20. As was stated in the case ofAhmed Ali Dharmsi Sumar vs Republic 1964 E.A 481 and restated in Fatehali Manji vs The Republic 1966 E.A. 343:-

“In general a re-trial will be ordered only when the original trial was illegal or defective.  It will not be ordered where the conviction is set aside because of insufficiency of evidence or for the purpose of enabling the Prosecution to fill up gaps in its evidence at the first trial.  Even where a conviction is vitiated by a mistake of the trial Court for which the Prosecution is not to blame, it does not necessarily follow that a retrial should be ordered.  Each case must depend on its particular facts and circumstances and an order for retrial should only be made where the interest of justice require it and should not be ordered where it is likely to cause an injustice to the accused person.”

21. In addressing the question of prejudice to be suffered by an appellant when a matter is to be referred for a re-trial, in the case of Joseph Ndungu Kagiri v Republic [2016] eKLR, Mativo J had the following to say:-

“As held above under no circumstances should prejudice be caused to an accused person. I therefore find that the entire trial was conducted in total breach of the jealously safe guarded constitutional provisions which guarantee a fair trial, and therefore the entire proceedings in criminal case numberNyeri Criminal Case Number 254 of 2011, Republic vs. Simon Murage Mutahi & Another arehereby declared to be a nullity and are hereby quashed.I therefore find that this appeal is successful. Accordingly, I hereby allow the appeal, quash the entire proceedings and set aside the orders made in the said case.”
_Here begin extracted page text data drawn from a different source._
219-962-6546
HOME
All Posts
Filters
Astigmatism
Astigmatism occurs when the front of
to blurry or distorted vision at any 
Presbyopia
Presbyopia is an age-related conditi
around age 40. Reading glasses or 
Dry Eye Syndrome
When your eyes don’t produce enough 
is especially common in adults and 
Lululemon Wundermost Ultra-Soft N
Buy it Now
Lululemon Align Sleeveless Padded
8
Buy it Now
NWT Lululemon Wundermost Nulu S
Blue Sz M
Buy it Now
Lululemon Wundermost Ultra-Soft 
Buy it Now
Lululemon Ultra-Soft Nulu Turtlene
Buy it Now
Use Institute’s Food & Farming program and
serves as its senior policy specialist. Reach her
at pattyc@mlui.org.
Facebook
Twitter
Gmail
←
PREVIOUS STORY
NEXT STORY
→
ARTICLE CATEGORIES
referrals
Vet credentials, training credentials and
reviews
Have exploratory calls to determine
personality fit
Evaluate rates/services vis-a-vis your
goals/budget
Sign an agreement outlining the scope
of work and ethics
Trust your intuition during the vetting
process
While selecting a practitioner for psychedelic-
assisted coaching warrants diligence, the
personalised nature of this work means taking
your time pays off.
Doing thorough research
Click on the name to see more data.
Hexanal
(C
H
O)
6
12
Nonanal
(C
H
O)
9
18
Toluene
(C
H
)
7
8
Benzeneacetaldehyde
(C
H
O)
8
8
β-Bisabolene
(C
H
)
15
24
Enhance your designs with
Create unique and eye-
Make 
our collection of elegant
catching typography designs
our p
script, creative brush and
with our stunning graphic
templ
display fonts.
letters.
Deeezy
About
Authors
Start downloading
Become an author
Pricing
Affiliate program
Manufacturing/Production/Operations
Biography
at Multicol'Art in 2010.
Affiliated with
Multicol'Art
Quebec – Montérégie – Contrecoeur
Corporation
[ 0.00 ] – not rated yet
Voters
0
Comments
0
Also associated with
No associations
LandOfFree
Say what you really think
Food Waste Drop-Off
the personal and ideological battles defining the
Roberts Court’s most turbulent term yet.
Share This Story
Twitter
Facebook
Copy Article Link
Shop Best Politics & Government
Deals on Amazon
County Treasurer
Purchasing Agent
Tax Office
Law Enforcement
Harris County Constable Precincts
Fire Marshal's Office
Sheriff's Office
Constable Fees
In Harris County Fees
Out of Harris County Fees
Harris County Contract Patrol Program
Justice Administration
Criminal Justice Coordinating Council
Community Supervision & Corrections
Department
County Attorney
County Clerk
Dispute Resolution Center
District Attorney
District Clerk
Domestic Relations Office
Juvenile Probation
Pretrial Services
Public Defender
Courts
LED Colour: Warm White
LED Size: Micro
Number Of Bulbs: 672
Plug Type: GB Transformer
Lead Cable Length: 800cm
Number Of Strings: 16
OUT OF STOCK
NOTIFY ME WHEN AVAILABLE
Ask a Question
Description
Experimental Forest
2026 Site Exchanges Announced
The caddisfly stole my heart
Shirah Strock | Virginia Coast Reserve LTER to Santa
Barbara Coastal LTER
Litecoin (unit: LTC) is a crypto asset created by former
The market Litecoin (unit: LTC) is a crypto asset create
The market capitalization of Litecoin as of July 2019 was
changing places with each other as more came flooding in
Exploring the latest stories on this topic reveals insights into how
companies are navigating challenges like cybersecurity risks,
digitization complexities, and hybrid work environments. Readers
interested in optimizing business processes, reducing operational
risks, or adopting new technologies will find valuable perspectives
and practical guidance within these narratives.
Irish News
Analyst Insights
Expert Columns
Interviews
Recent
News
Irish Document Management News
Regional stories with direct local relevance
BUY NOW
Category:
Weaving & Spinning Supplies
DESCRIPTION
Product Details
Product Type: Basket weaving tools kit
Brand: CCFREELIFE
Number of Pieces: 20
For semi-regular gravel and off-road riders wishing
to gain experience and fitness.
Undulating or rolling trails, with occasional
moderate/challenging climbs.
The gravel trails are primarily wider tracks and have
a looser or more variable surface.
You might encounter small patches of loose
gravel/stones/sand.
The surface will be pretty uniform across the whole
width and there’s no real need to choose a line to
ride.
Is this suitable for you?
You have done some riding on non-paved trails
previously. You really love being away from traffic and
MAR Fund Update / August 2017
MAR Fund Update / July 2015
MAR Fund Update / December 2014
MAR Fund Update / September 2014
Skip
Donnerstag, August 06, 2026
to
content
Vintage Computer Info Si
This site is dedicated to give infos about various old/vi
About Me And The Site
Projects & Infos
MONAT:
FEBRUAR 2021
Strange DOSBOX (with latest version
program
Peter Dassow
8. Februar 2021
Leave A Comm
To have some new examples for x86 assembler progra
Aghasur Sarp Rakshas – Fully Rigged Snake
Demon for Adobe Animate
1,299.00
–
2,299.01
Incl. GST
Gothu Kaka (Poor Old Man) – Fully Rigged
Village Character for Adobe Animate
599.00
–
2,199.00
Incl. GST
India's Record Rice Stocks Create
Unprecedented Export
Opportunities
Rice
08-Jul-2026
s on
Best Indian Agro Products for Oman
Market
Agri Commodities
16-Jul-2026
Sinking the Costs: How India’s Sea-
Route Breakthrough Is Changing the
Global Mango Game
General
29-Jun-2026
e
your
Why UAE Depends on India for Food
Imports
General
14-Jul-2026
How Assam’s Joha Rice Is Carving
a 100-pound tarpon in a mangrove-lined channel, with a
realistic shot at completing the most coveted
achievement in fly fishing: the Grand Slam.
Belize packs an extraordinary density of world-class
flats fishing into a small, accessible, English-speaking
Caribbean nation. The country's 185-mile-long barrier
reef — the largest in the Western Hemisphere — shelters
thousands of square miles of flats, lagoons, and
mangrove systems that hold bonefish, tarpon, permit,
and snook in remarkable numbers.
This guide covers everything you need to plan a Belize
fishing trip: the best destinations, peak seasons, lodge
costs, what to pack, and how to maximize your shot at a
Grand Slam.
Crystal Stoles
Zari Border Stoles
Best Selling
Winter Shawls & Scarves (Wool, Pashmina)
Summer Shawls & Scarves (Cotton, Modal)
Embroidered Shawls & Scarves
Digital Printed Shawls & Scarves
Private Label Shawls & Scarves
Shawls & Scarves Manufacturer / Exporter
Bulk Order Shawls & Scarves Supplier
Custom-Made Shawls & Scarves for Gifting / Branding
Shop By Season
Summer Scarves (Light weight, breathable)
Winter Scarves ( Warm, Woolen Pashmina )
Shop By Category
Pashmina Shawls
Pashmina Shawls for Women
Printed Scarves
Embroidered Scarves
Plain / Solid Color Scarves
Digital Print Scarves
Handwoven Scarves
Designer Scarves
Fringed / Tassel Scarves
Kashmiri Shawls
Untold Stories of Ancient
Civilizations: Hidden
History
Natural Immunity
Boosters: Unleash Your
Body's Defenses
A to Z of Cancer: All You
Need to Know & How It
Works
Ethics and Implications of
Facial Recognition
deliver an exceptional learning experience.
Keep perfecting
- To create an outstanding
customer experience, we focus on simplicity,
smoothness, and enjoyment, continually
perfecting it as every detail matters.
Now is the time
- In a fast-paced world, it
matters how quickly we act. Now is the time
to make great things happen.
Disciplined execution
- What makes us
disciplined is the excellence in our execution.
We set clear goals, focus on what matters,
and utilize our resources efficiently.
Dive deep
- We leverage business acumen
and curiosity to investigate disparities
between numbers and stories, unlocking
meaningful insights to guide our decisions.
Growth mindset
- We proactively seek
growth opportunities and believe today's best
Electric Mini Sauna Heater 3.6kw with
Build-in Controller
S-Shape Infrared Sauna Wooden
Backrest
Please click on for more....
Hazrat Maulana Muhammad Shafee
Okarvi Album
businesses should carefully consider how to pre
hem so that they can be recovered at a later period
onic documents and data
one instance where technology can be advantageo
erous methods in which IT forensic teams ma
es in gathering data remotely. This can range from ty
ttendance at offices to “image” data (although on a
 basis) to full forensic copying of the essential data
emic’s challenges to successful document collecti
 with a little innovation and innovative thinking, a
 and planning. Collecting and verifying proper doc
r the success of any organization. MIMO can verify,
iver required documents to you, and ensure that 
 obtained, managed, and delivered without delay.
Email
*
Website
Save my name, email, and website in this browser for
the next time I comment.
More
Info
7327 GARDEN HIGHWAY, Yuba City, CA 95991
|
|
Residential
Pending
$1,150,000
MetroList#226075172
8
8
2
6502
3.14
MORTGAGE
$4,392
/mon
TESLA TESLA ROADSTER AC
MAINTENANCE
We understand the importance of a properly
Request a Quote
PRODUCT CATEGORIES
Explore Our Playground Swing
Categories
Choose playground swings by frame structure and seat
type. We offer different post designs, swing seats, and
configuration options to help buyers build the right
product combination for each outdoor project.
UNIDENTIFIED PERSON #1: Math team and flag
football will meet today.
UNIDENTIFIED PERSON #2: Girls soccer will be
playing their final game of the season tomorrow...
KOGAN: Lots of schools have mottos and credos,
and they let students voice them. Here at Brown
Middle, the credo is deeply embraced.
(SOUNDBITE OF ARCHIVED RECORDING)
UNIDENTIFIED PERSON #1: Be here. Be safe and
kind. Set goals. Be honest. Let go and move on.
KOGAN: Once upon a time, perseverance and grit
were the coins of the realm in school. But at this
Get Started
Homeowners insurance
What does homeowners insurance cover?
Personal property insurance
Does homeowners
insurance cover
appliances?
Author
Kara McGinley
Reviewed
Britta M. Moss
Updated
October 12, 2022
22. In the present case, the Appellants have presumably served their sentence, and that they stand to suffer great prejudice if a retrial is ordered.  The justice of the case demands that the conviction should be quashed and sentences as well as the order on forfeiture set aside.

23. In the end, the appeal herein has merit and is allowed.  I make the following orders;

a. The conviction by the trial court is hereby quashed and the sentence of a fine of Kshs 10,000/= in default to serve 2 months imprisonment as well as the order of forfeiture is set aside.

b. The imposed fines if already paid are ordered to be refunded to the Appellants.

c. The gaming machines that had been forfeited are ordered to be restored to the rightful owners upon proof of ownership.

It is so ordered.

Dated and Delivered at Machakos this 13th day of May, 2019.